Kasus ini mencuat setelah tim penyidik Tindak Pidana Khusus (Tipidsus) Kejari Kota Kupang memanggil sejumlah pejabat sekretariat DPRD untuk dimintai keterangan. Sekretaris DPRD Kota Kupang, Maria Dolores Rita Haryani, serta Kasubag Perbendaharaan DPRD Kota Kupang telah menjalani pemeriksaan awal.
Kepala Kejari Kota Kupang, Shirley Manutede, S.H., M.Hum, menegaskan komitmen pihaknya, “Kejari Kota Kupang akan bekerja secara profesional dan transparan dalam menangani setiap kasus korupsi di wilayah hukum Kejari Kota Kupang,” ujarnya.
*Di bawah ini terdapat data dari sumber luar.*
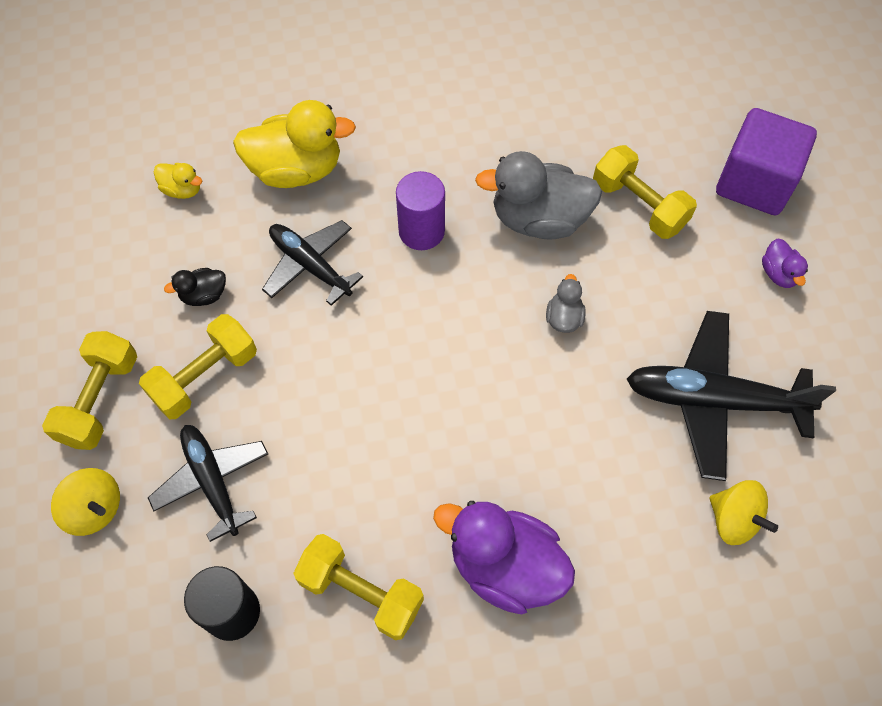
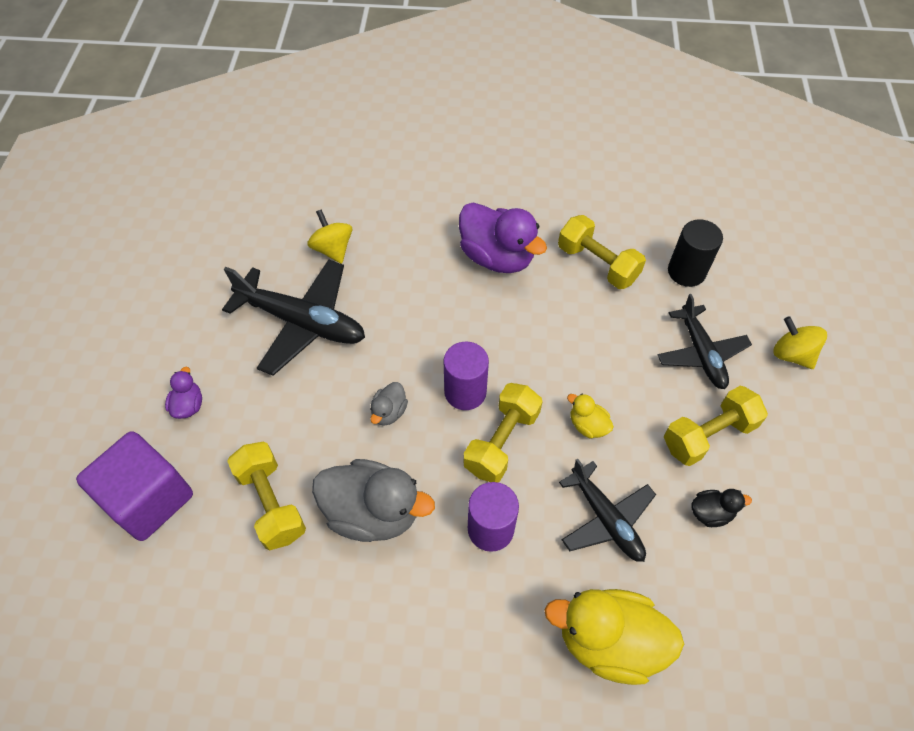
camera: 165 degrees left, 5 degrees down
(100, 400) = (799, 436): yellow dumbbell -> yellow dumbbell (502, 441)
(182, 190) = (738, 648): yellow duck -> yellow duck (587, 425)
(488, 360) = (465, 392): none -> purple cylinder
Mengapa Kasus Ini Dilidik?
Informasi A1 dari sumber terpercaya menyebutkan, penyelidikan dimulai karena seluruh anggota DPRD yang diduga terlibat tidak mengindahkan peringatan Kejari. Mereka sebelumnya diminta menyetor kembali dana perjalanan dinas yang bermasalah dengan tenggat waktu hingga 24 November 2025. Namun, tidak ada satu pun anggota dewan yang melakukan pengembalian.
Langkah ini dianggap sebagai bentuk pembangkangan terhadap instruksi aparat penegak hukum.